El límite es su imaginación


FECHA: Octubre 2, 2015, 12:22 pm

Una impresora 3D llegó al Jubilar gracias a una donación del Club de Rotarios de Puerto del Buceo, y los alumnos de 3º ya le están sacando jugo. Daniel Karvelis, encargado del área de Tecnología e Informática nos cuenta todo al respecto

“Al igual que otros clubes de rotarios, el Club de Rotarios de Puerto del Buceo viene colaborando con el liceo desde hace tiempo, en diferentes aspectos y este año le tocó al área de Tecnología e Informática”, dice, contento, Daniel.

“Como siempre debemos tener en cuenta que la impresora 3D es solo una herramienta para conseguir los elementos que los alumnos se imaginan para resolver los ‘problemas’ de los diferentes proyectos en los que se embarcan. Para lograr esto los alumnos deben imaginar las piezas que precisan, modelarlas y luego imprimirlas. Las tres etapas son importantes y requiere de un trabajo en equipo. Hay alumnos que tienen la capacidad de imaginar la solución y otros la capacidad para diagramarlo con programas de modelado 3D. La gran ventaja, es que pueden conseguir hacer todo lo que se imaginen, no hay límites, o mejor dicho el límite es su imaginación. Muchos se están comenzando a dar cuenta que tienen un futuro fructuoso con el modelado y creación de objetos”, comenta.

El profesor contó, además, que cómo había alumnos que ya contaban con una experiencia previa de taller con impresoras de este tipo, fueron ellos mismos los que dieron las primeras clases, explicándole el funcionamiento al resto. Daniel quedó fascinado con los resultados: “Fue lo mejor, la verdadera clase del siglo XXI. Es el momento donde los alumnos comienzan a saber más que el ‘docente’ y las clases magistrales se transforman en un espacio donde todos intercambiamos experiencias y conocimientos. Esto ya lo había practicado el año pasado. Además de tener gran llegada entre sus pares, yo tuve la posibilidad de aprender algo nuevo”.

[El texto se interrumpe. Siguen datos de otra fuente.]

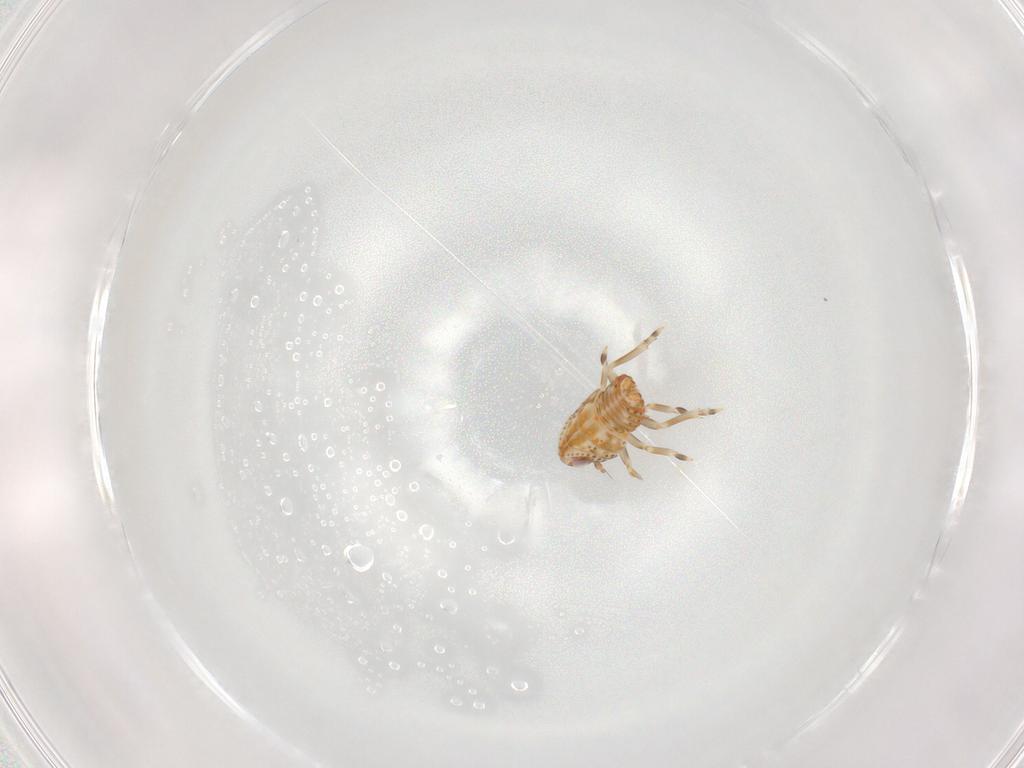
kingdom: Animalia
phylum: Arthropoda
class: Insecta
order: Hemiptera
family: Flatidae
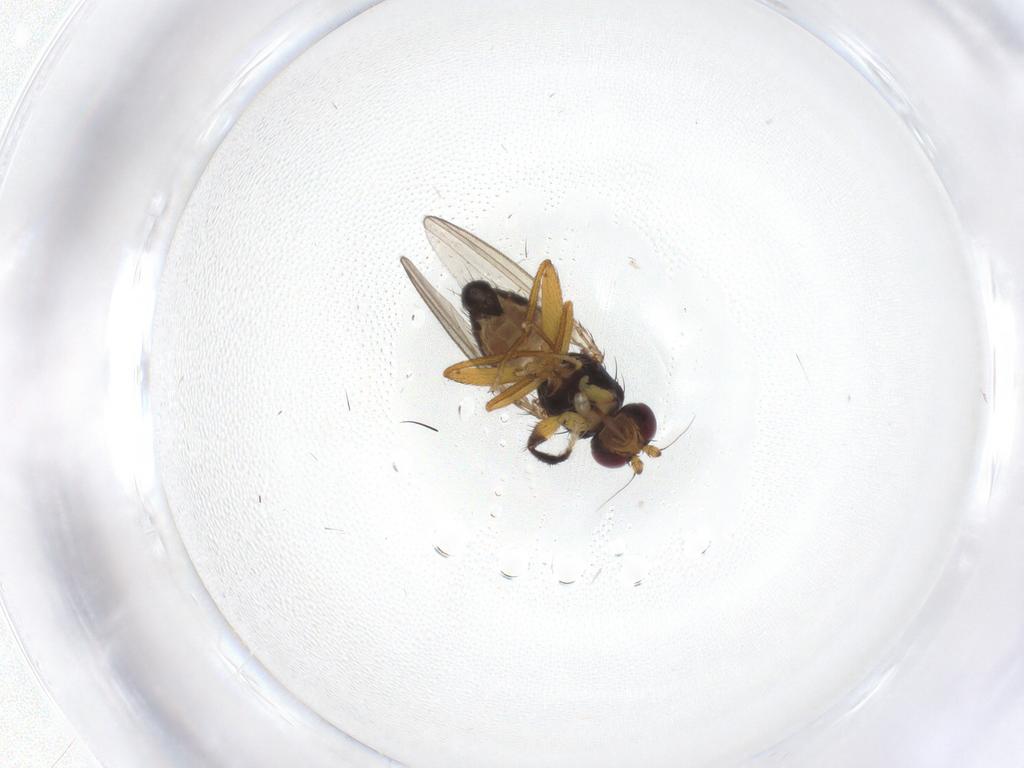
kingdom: Animalia
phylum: Arthropoda
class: Insecta
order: Diptera
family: Cypselosomatidae
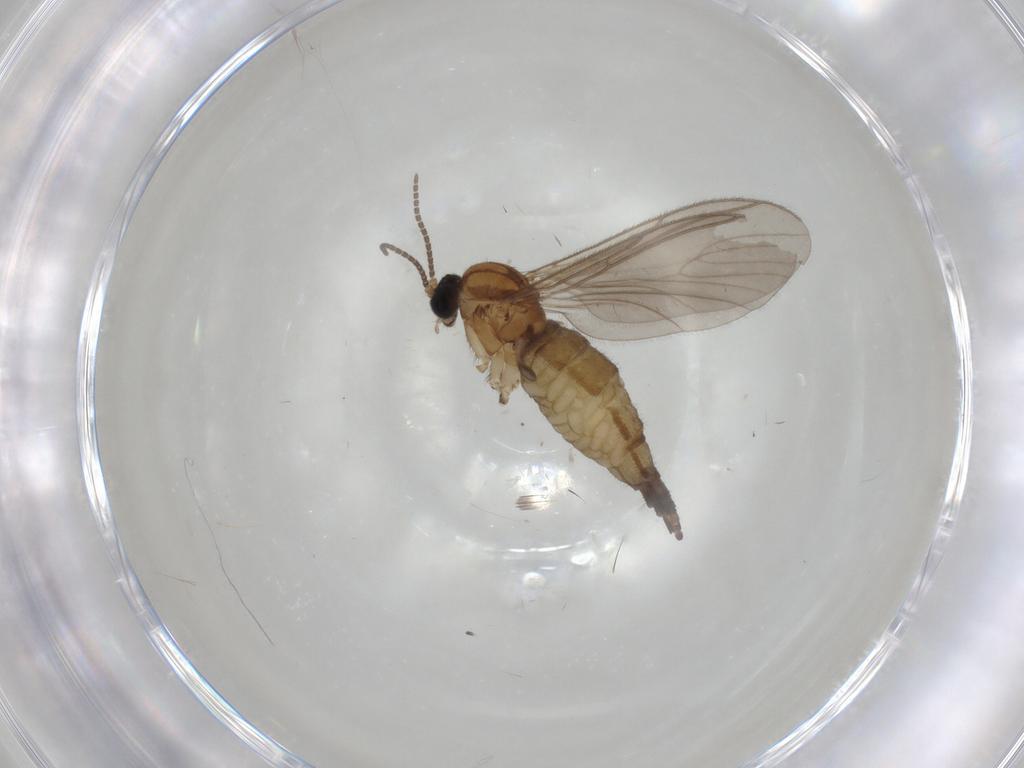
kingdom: Animalia
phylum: Arthropoda
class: Insecta
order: Diptera
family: Sciaridae
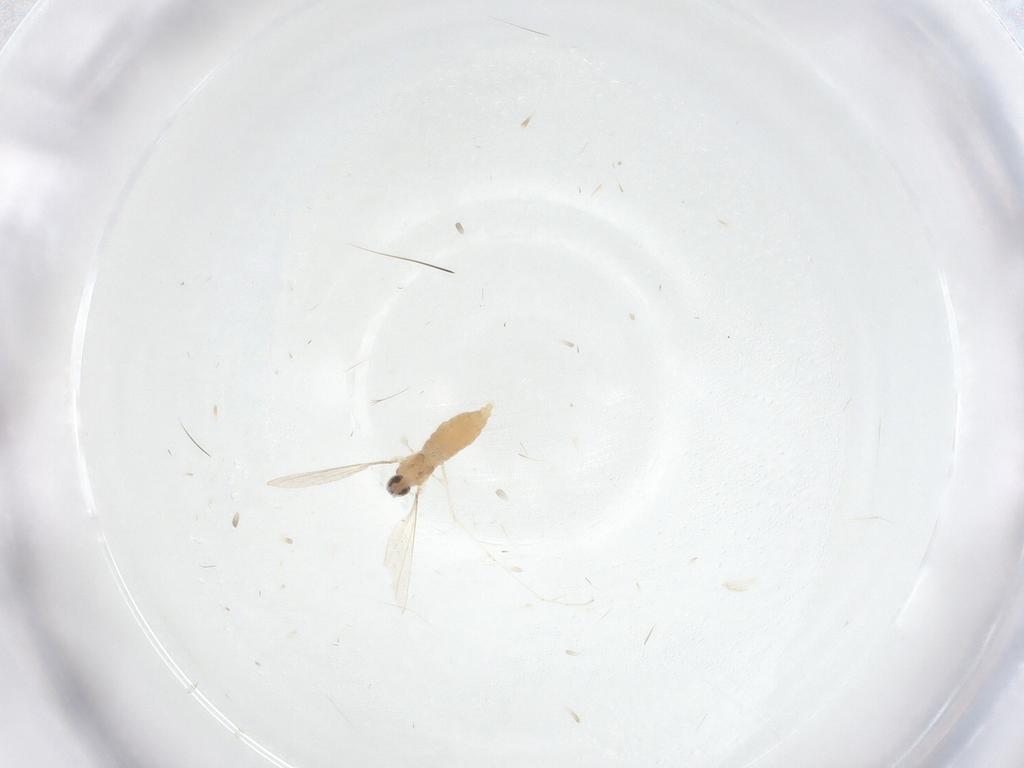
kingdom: Animalia
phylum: Arthropoda
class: Insecta
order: Diptera
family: Cecidomyiidae
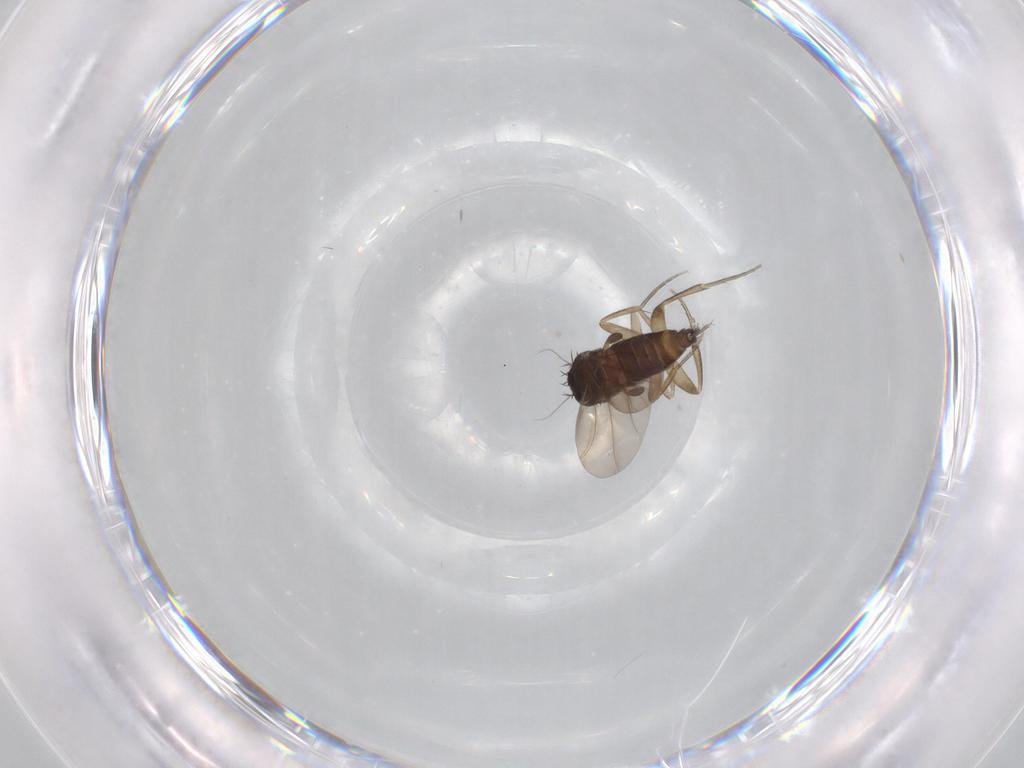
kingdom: Animalia
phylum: Arthropoda
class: Insecta
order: Diptera
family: Phoridae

Cuenta Daniel que al principio, al ver los resultados de las primeras impresiones “las caras eran de asombro y mucha felicidad” y que “muchos no entendían cómo funcionaba hasta que vieron que lo que habían modelado en la computadora comenzaba tomar forma y pasaba a ser un objeto tangible”. Antes habían estado visualizando una serie de videos donde se mostraban diferentes métodos de impresión en 3D (metales, yeso, PLA, hormigón para casas, etc.). “Hoy día ellos mismo ya hacen todo el proceso completo, desde modelar las piezas, preparar los archivos para la impresora, preparar y calibrar la impresora y por último imprimir. Como dato curioso anecdótico, es que los alumnos de 1er año están muy interesados y le dije que si querían imprimir algo primero debían aprender a usar el programa Bleder y ya hay varios que están aprendiendo por su cuenta a usar este programa (que no es nada fácil) para poder imprimir algo”, señaló.